BEGIN STORED DATA
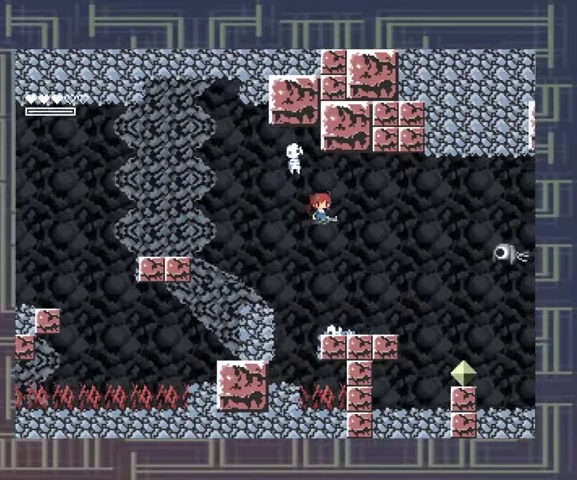
{"buttons": [], "left_stick": "center", "events": [[167, "left_stick", "center"], [200, "X", "down"], [300, "X", "up"], [367, "X", "down"], [467, "X", "up"]]}
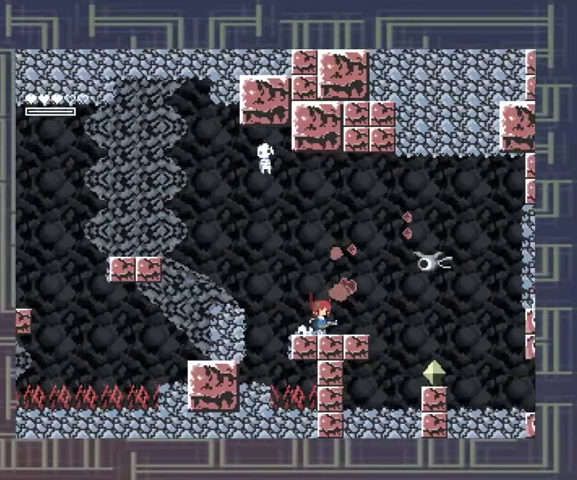
{"buttons": [], "left_stick": "center", "events": [[100, "A", "down"], [267, "A", "up"], [367, "X", "down"], [467, "X", "up"]]}
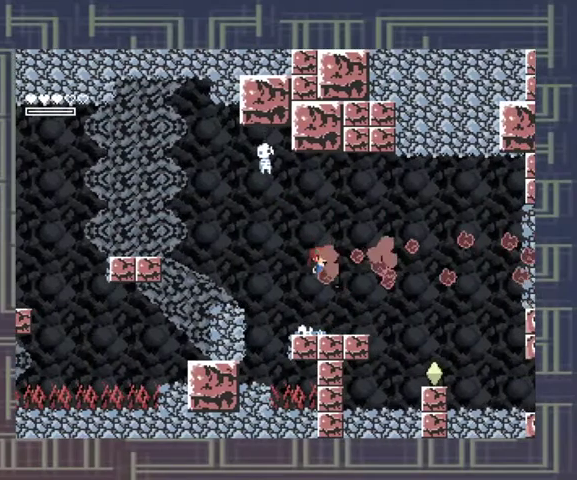
{"buttons": ["A"], "left_stick": "right", "events": [[33, "X", "down"], [100, "X", "up"], [500, "A", "down"], [500, "left_stick", "right"]]}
END STORED DATA
## PROBLEM DETAILS
The expected answer is the listing above, duplicated exactly, with its pictures removed.

## WORKED SOLUTION
{"buttons": [], "left_stick": "center", "events": [[167, "left_stick", "center"], [200, "X", "down"], [300, "X", "up"], [367, "X", "down"], [467, "X", "up"]]}
{"buttons": [], "left_stick": "center", "events": [[100, "A", "down"], [267, "A", "up"], [367, "X", "down"], [467, "X", "up"]]}
{"buttons": ["A"], "left_stick": "right", "events": [[33, "X", "down"], [100, "X", "up"], [500, "A", "down"], [500, "left_stick", "right"]]}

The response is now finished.